Per questo schifavano indignati le proposte di governare i processi, che pure andavano avanti impetuosamente, di privatizzazione di servizi. Loro erano contrari, e dunque, nel partito e nel sindacato, nessuno prestò attenzione alla montagna di elaborazioni che, pur a sinistra venivano prodotte. Questo era l'atteggiamento ufficiale. In concreto, i nostri amministratori in quegli anni esternalizzavano tutto, senza governare nulla. La povertà degli strumenti utilizzati per quella fase delicatissima di transizione, era surrogata da una pratica per cui si creavano strutture parallele, autentici fortini dove piazzare compagni e persone fidate, centri di potere sottratti a ogni tipo di serio controllo democratico. Tutto il resto, o almeno molto altro, dagli enti pubblici transitava verso il privato, senza nessuna forma di controllo, senza che si definissero contratti di servizio degni di questo nome. 

In materia di lavoro la miopia degli apparati fu drammatica. Formalmente contro ogni tipo di flessibilità, tanto che uno come Tarantellli (che aveva la tessera dalla CGIL) era costretto a lavorare per la CISL, si mettevano in atto le peggiori forme di precarizzazione, in concreto con le cooperative, poi con leggi che precarizzavano tutto senza introdurre niente che rendesse più forti i lavoratori alle prese con la flessibilità. Ancora oggi non abbiamo reddito di cittadinanza e una componente di sinistra che ha ancora una certa forza (si fa per dire) sostiene di essere contraria in nome del diritto al lavoro. Apparentemente ortodossi e duri, il vecchio gruppo dirigente si adeguò alla disfatta di Gorbaciov mettendo al sicuro sé stesso e portando il cervello dalla parte di qua del muro: lo ammettessero o no (ma poi cominciarono tutti ad ammetterlo con entusiasmo) tutti furono conquistati della ideologia del mercato, in nome della modernità e del realismo.

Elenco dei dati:
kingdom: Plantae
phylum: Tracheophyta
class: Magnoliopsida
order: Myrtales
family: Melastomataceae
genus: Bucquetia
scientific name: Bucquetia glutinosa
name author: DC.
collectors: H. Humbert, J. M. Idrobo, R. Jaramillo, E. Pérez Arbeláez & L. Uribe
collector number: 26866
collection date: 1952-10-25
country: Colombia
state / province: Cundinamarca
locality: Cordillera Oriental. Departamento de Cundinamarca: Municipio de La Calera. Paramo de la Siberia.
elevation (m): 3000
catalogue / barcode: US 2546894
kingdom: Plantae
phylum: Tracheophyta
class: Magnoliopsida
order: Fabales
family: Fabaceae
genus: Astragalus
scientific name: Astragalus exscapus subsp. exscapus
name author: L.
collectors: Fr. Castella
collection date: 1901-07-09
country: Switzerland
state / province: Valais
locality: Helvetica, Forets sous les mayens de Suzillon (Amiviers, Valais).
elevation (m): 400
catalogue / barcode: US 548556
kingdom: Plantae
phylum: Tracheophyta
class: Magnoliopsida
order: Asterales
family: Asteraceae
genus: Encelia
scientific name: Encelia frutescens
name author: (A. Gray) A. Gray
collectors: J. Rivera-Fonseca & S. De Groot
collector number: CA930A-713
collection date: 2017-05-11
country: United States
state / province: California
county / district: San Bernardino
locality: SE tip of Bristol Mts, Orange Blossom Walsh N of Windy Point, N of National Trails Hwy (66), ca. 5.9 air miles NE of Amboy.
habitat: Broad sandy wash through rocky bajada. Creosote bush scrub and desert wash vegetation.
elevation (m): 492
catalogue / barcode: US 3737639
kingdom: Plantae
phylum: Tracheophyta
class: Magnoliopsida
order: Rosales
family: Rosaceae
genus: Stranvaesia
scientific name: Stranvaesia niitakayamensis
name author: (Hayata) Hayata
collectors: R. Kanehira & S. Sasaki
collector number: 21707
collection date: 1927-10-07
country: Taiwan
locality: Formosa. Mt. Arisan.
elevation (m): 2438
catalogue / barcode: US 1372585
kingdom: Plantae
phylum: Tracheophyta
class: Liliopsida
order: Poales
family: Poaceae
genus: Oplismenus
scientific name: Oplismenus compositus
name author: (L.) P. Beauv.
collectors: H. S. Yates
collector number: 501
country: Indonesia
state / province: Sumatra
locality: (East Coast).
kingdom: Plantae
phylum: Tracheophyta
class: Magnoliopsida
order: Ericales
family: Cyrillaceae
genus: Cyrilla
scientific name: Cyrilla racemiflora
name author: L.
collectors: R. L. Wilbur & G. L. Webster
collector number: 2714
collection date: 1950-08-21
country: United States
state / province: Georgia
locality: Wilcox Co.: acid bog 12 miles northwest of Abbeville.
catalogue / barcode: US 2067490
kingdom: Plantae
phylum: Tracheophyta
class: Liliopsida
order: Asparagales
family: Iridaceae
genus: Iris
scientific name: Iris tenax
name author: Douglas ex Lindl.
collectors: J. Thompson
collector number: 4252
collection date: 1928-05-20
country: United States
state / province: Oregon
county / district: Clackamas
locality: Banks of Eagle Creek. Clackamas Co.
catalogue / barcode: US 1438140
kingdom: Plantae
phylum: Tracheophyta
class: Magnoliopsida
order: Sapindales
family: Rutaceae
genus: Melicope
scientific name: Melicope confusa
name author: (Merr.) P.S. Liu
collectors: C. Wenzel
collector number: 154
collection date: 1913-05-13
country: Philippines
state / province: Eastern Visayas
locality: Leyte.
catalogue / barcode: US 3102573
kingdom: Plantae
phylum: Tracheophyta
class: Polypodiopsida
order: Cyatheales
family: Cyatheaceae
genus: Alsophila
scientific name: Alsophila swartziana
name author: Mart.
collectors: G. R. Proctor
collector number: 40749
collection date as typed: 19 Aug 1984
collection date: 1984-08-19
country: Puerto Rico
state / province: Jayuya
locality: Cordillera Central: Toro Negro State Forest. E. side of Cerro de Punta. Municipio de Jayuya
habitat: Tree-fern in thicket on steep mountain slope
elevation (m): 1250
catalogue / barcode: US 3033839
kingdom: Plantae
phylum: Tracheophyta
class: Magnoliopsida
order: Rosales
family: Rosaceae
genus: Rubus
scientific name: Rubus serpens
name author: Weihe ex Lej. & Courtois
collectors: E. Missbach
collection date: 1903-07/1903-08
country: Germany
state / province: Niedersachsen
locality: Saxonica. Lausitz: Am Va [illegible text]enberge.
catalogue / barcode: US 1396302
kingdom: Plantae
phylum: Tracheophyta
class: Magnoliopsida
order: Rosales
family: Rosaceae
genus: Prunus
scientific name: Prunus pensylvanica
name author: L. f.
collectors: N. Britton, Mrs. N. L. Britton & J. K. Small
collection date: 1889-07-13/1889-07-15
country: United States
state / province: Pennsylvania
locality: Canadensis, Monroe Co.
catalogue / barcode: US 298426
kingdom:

Consegne:
a) Secondo il testo sulla sinistra e le privatizzazioni, che cosa facevano in concreto gli amministratori in quegli anni?
b) Riprenda il testo sulla sinistra, le privatizzazioni e il lavoro dal punto in cui si interrompe.
I record non sono necessari per svolgere il lavoro.

Risposte fornite:
a) Esternalizzavano tutto, senza governare nulla.

b)
Mi piacque Occhetto, assecondai senza entusiasmo anche Veltroni. Mi parevano, a sinistra, il male minore. Occhetto e Veltroni furono travolti; ma non da sinistra, semplicemente dalla forza degli apparati e della conservazione. In nome di un “comunismo” mai praticato ma solo interiormente evocato, di una “rinascita” non più auspicata pensando a grandi ideali, ma solo in ragione di una antico ricordo di “diversità”, che fosse morale, ideale o identitaria poco importa.

In questi anni la vecchia talpa, nel mondo, ha continuato a scavare. Il pensiero critico non si è tacitato. Economisti, filosofi, sociologi: la ribellione nei confronti del pensiero unico è entrata non solo nelle accademie e sulle riviste, ma anche nei centri studi, nelle istituzioni mondiali. Ci sono grandi movimenti, che qui si preferisce deridere, che mettono in discussione il mito della crescita; la preoccupazione per le sorti del pianeta si intreccia con quelle per le grandi ingiustizie, per la tragedia della fame, della sete, della povertà. Il pensiero critico riacquista credibilità, agita le coscienze, muove i popoli. Da noi arriva per la via della Chiesa, mentre i nostri giocano con la green economy e fanno affari con i voucher delle energie alternative. E' una battutaccia, per dire che la nostra sinistra è rimasta isolata e arretrata, sostanzialmente muta.

I risultati delle primarie sono il risultato di tutto questo. La sinistra , quel gruppo dirigente che veniva dal PCI e che negli ultimi mesi ha finalmente pensato di organizzarsi per resistere a Renzi, ha ingaggiato una battaglia portando in dote questa sua sostanziale ambiguità. Veniamo da lontano, ma non sappiamo dove andare, hanno detto. Come potevano vincere?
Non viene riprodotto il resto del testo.